04/05/2021

La Fontaine précurseur de l’antispécisme?

Si des écoliers vous disent qu’il détestent Jean de La Fontaine - dont cette année marque le 400e anniversaire de la naissance en juillet 1621- parce qu’ils doivent réciter une de ses fables, fabulez à votre façon en rétorquant que le bonhomme à perruque Grand Siècle n’aimait pas les enfants. Ce demi-mensonge peut avoir des effets bénéfiques: pour avoir mordu à l’hameçon, le soussigné avait défié à la fois le méchant fabuliste et la fallacieuse maîtresse de classe, en mémorisant à huit ans non seulement Le Corbeau et le Renard, mais les 7 strophes du Rat des villes et le Rat des champs, et jusqu’aux 562 vers des Filles de Minée… De ce lointain exploit je retiens un utile outillage mnémotechnique, mais conserve surtout une admiration grandissante pour le style joueur et enjoué, parodique et mélodique de l’immense poète. 
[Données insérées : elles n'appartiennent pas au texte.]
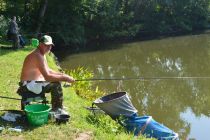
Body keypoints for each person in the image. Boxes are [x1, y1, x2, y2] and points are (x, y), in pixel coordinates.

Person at [17, 35, 75, 114]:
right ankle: (57, 109)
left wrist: (62, 74)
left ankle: (58, 106)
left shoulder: (41, 54)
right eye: (46, 45)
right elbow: (47, 77)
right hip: (27, 85)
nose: (48, 48)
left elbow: (48, 70)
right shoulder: (37, 55)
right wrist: (65, 78)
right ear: (40, 44)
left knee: (57, 80)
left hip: (32, 82)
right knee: (56, 83)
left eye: (50, 46)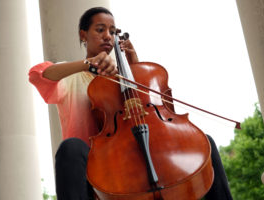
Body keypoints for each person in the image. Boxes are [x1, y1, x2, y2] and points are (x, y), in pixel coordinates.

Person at [29, 7, 232, 200]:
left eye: (112, 31)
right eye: (100, 30)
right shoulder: (71, 76)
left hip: (135, 156)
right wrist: (87, 64)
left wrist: (135, 67)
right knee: (70, 148)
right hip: (98, 165)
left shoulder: (124, 76)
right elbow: (37, 74)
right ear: (83, 35)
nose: (108, 35)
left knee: (206, 142)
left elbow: (163, 113)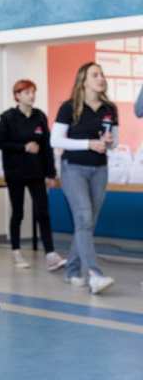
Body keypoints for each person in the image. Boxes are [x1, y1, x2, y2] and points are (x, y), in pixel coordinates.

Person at [52, 61, 117, 295]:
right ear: (84, 80)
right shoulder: (69, 107)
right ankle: (95, 274)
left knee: (86, 223)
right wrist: (88, 143)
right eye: (95, 74)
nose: (101, 78)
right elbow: (55, 141)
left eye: (102, 74)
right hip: (73, 168)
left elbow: (114, 142)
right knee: (84, 217)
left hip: (100, 169)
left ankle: (71, 269)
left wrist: (108, 143)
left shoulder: (109, 108)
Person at [0, 79, 65, 271]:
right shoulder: (8, 118)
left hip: (37, 172)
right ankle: (16, 251)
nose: (31, 96)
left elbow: (47, 148)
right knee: (18, 212)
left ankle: (50, 253)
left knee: (43, 212)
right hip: (16, 172)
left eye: (33, 92)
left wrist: (51, 173)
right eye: (26, 92)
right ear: (17, 96)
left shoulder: (40, 117)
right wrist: (23, 147)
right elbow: (0, 143)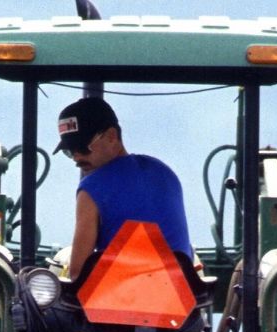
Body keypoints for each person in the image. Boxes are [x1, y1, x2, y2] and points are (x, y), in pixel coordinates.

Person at [54, 97, 193, 279]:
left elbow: (78, 273)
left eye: (82, 147)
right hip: (182, 296)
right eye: (69, 151)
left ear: (112, 136)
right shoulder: (165, 172)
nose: (76, 157)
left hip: (121, 300)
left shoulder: (91, 189)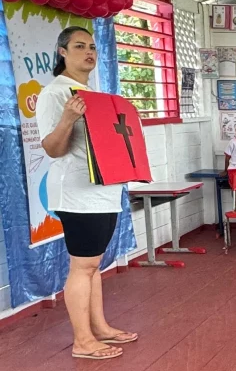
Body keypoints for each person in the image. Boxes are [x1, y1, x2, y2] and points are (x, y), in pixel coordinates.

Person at [36, 26, 136, 360]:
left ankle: (100, 327)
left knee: (93, 265)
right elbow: (52, 148)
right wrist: (67, 118)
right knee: (83, 266)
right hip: (77, 192)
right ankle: (82, 341)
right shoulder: (56, 93)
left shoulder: (89, 92)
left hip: (103, 189)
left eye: (92, 46)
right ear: (62, 52)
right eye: (79, 46)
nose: (89, 52)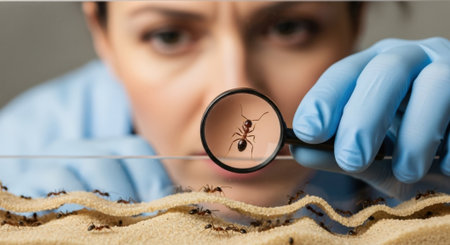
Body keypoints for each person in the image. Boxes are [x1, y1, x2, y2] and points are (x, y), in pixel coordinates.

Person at [0, 2, 448, 219]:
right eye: (170, 36)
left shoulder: (423, 135)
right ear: (103, 36)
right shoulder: (17, 154)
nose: (235, 92)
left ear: (357, 22)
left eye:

Mon enthousiasme n’est plus seulement partagé par des barbons de ma génération qui croient encore aux vertus du par-coeur: de nouveaux idéologues veulent ériger La Fontaine en précurseur de l’antispécisme. Leurs arguments en vrac: «En donnant la parole aux animaux, n’a-t-il pas contribué à l’évolution de leur autonomie au détriment de la prétendue primauté humaine? En bafouant l’anthropocentrisme qui était tout puissant au XVIIe siècle, n’a-t-il pas posé les jalons d’un courant qui ne porte pas encore son nom: le véganisme?» 
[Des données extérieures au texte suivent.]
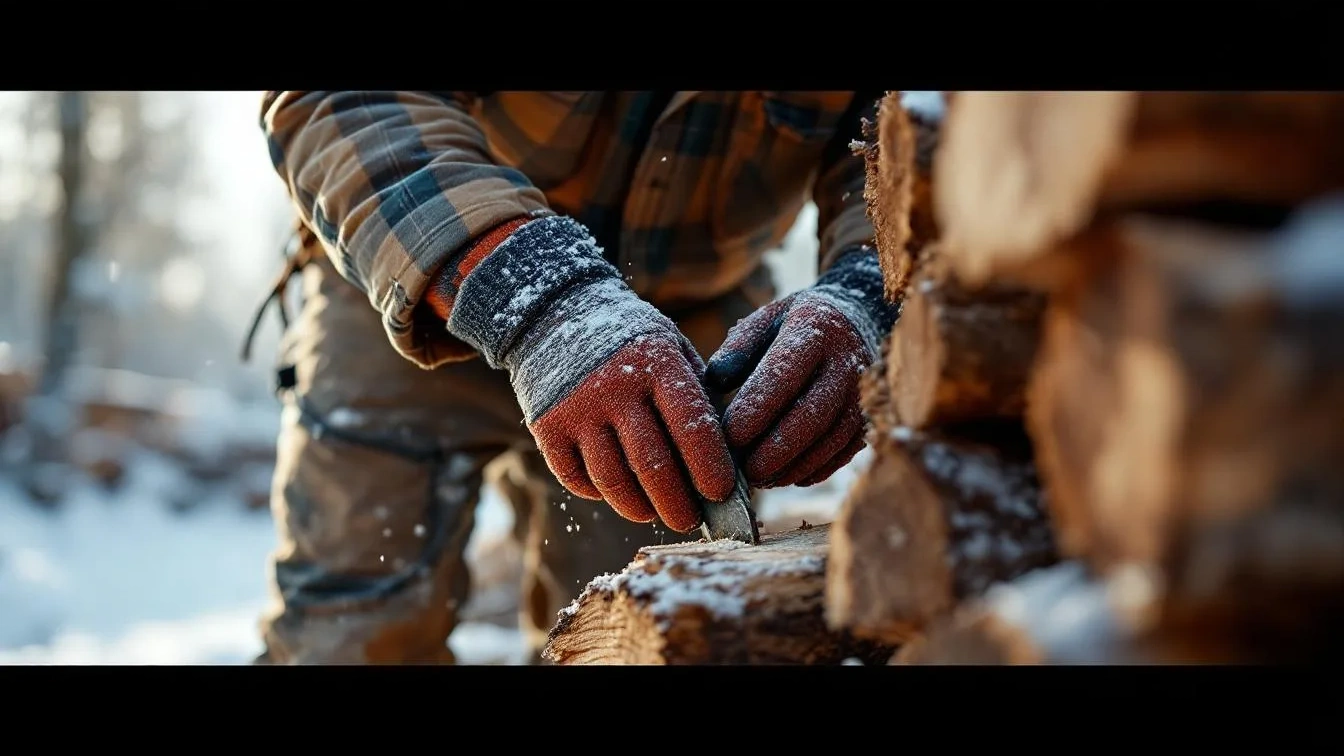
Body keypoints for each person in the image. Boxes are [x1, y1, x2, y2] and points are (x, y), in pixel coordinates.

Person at [251, 91, 898, 664]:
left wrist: (870, 288)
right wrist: (533, 293)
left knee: (643, 632)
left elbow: (900, 131)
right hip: (417, 273)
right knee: (346, 632)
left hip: (686, 327)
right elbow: (342, 100)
S’il est vrai qu’on l’a qualifié parfois d’animalier, comme certains peintres, tel le graveur anglais George Stubbs, ou chez nous les artistes Robert Hainard et Robert Binggeli, il n’a pas été un ami exagéré des animaux, ni un observateur vétilleux de leurs comportements. Ce n'est pas en explorant les campagnes, forêts et marécages qu’il dénichait ses modèles mais dans sa bibliothèque de Château-Thierry.  Il y consulta beaucoup, comme on sait, de brefs récits en prose attribués à Esope, le grand auteur grec du VIe siècle avant J.-C., mais qui découleraient d’une tradition orale antérieure. Après d’autres émules de ce mythique inventeur de la fable, La Fontaine s’inspira de ses protagonistes souvent animaliers, mais en les sublimant par le génie d’une langue française qu’il ciselait en orfèvre.

Avec ça, il commit quelques erreurs (impardonnables?): la cigale meurt avant l’hiver, et le renard pas plus que le corbeau ne se damnerait pour un fromage!